Как ни смешно, но потребовался иностранец — итальянец Серджио Леоне, чтобы сформировать архетип американского кинематографа, определить и типизировать то, что хотят увидеть в кино американцы. То, что сделал Леоне в фильме «За пригоршню долларов» (A Fistful of Dollars), «На несколько долларов больше» (For a Few Dollars More) и наиболее полно в «Однажды на Диком Западе» (Once Upon a Time In The West), нельзя даже назвать сатирой. В особенности «Однажды на Диком Западе» — грандиозное и удивительно вульгарное утрирование и без того утрированных архетипов американских киновестернов. В этом фильме пистолетные выстрелы звучат с оглушительностью атомных взрывов; крупные планы тянутся минутами, перестрелки — часами, а улицы маленьких западных городков кажутся широкими, как современные шоссе.

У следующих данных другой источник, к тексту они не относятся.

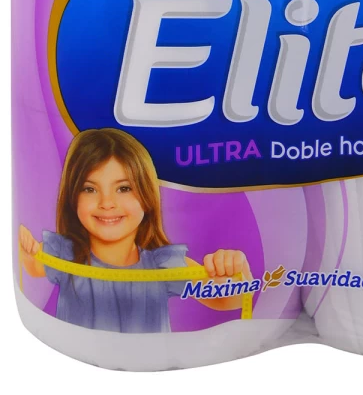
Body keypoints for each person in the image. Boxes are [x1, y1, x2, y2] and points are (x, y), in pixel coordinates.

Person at [19, 128, 252, 333]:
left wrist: (234, 270)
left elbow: (230, 300)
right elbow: (33, 265)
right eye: (89, 189)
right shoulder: (65, 254)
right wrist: (26, 248)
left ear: (147, 195)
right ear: (73, 197)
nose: (107, 203)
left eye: (124, 188)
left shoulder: (163, 265)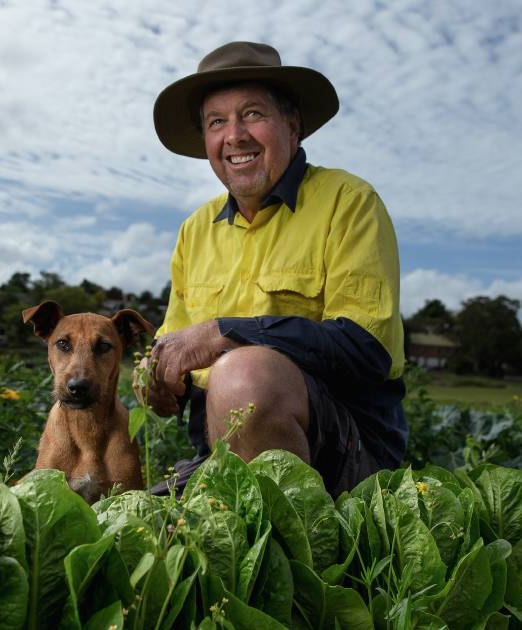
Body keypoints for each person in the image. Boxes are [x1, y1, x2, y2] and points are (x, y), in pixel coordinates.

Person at [141, 41, 406, 497]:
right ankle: (229, 508)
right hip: (217, 454)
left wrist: (226, 333)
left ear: (292, 126)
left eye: (253, 114)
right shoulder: (195, 230)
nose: (235, 135)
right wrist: (159, 382)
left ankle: (300, 543)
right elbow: (176, 348)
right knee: (124, 531)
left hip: (345, 452)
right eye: (216, 121)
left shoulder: (349, 201)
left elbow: (366, 350)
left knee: (243, 373)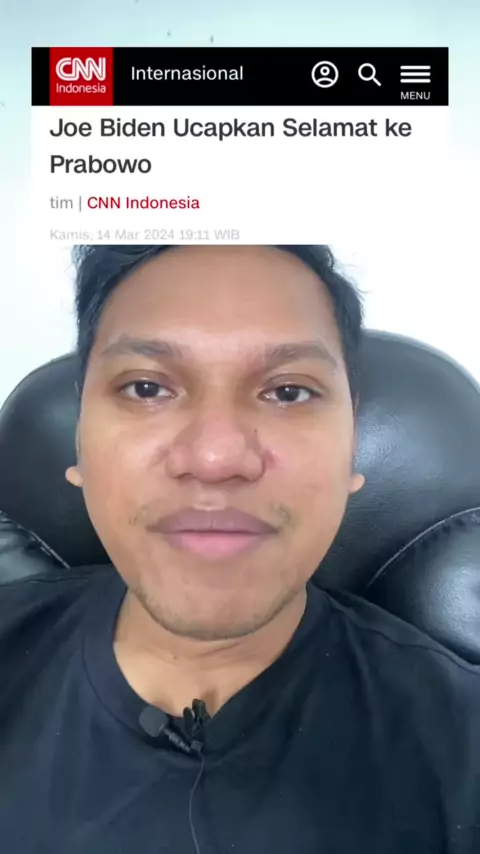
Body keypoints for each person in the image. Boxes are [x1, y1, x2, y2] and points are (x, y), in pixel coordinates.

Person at [0, 244, 479, 854]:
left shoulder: (462, 748)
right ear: (79, 448)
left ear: (350, 452)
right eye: (146, 387)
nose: (215, 457)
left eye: (289, 392)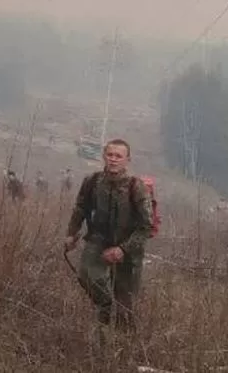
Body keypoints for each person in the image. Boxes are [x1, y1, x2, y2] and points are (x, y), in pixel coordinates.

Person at [64, 138, 152, 331]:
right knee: (86, 275)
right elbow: (80, 208)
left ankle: (123, 348)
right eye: (110, 155)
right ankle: (104, 309)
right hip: (98, 241)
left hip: (129, 249)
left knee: (124, 306)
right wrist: (71, 234)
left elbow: (146, 227)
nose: (113, 159)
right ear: (104, 156)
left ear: (127, 159)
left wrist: (122, 249)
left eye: (118, 156)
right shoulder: (92, 182)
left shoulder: (136, 187)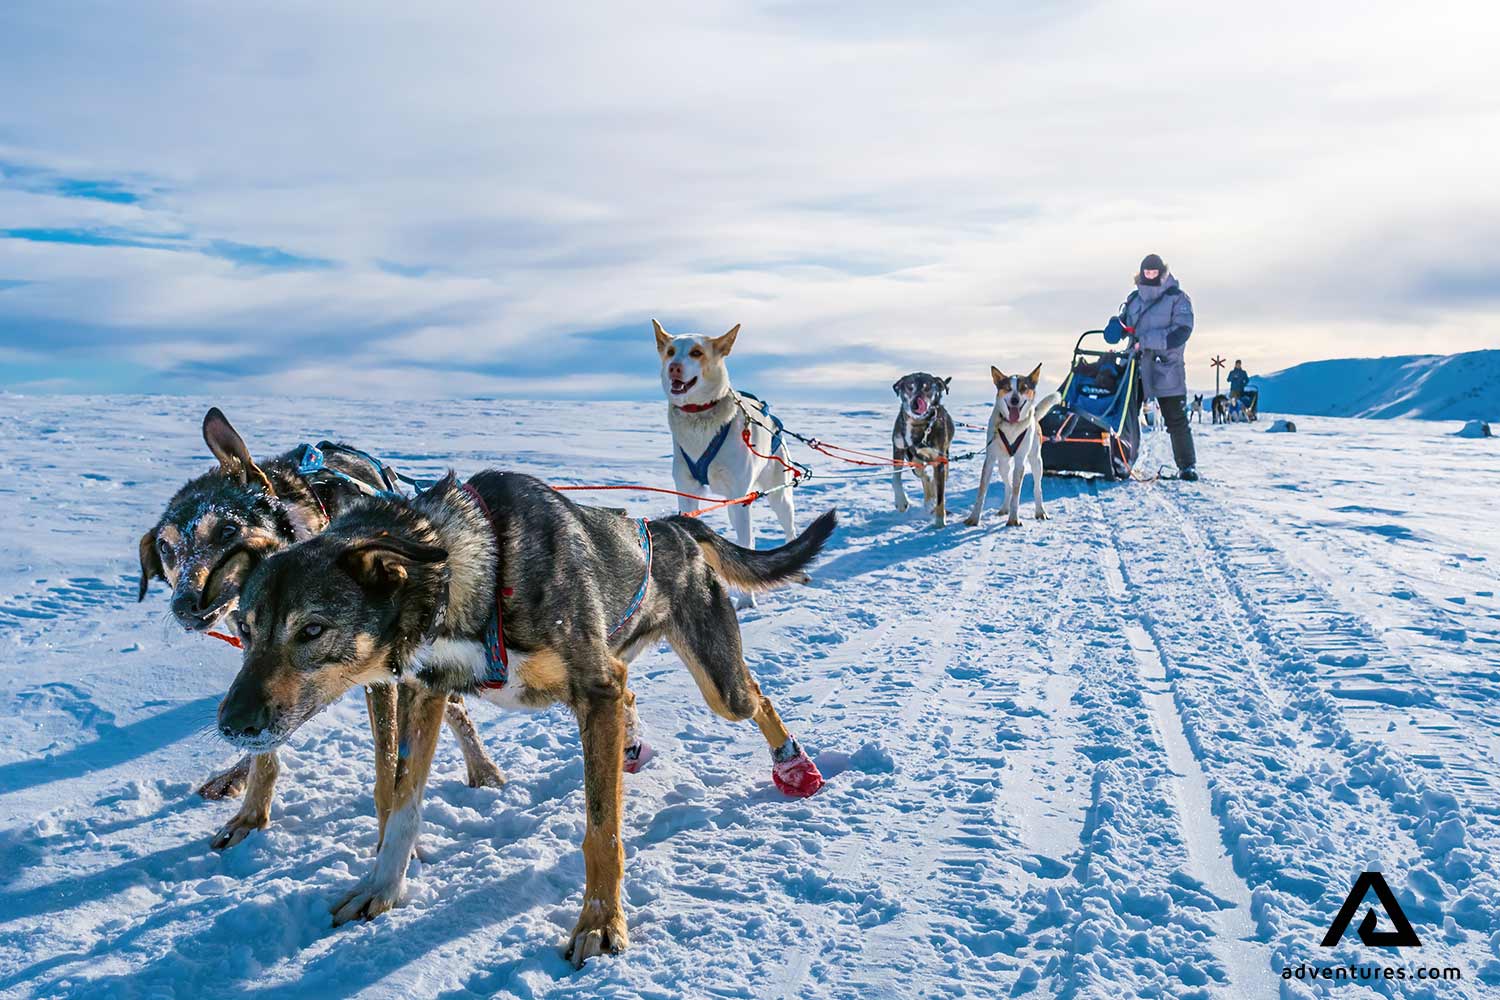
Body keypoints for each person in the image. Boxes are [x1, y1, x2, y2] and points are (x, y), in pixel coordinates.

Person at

Так что когда ищут причину, которая превратила красноречивого монстра Мэри Шелли, с его образованием, полученным из «Страданий юного Вертера» и «Потерянного рая», в популярный архетип, наилучшим ответом будет — фильмы. Бог свидетель: кино превращает в архетипы самых неподходящих субъектов: жители гор в засаленных лохмотьях, покрытые грязью и вшами, превращаются в гордый и прекрасный символ фронтира (Роберт Редфорд в «Иеремии Джонсоне» (Jeremiah Johnson) или возьмите по своему выбору любую картину «Санн интернешнл»); полоумные убийцы становятся представителями умирающего американского духа свободы (Битти и Данавей в «Бонни и Клайде» (Bonnie and Clyde)); и даже некомпетентность становится архетипом, как в фильмах Блейка Эдвардса/Питера Селлерса, где покойный Питер Селлерс играет инспектора Клузо. Из таких архетипов американское кино создало свою собственную колоду Таро, и большинство из нас знакомо с ее картами, такими, как Герой Войны (Оди Мерфи, Джон Уэйн), Сильный и Немногословный Защитник Спокойствия (Гэри Купер, Клинт Иствуд), Шлюха С Золотым Сердцем, Спятивший Хулиган («Лучше всего в мире, мама!»). Неумелый, Но Забавный Папуля, Все Умеющая Мама, Ребенок Из Канавы На Пути Вверх, и десятки других. То, что все это стереотипы созданы с различной степенью мастерства, понятно само собой, но даже в самых неудачных образчиках присутствует отражение архетипа, этакое культурное эхо.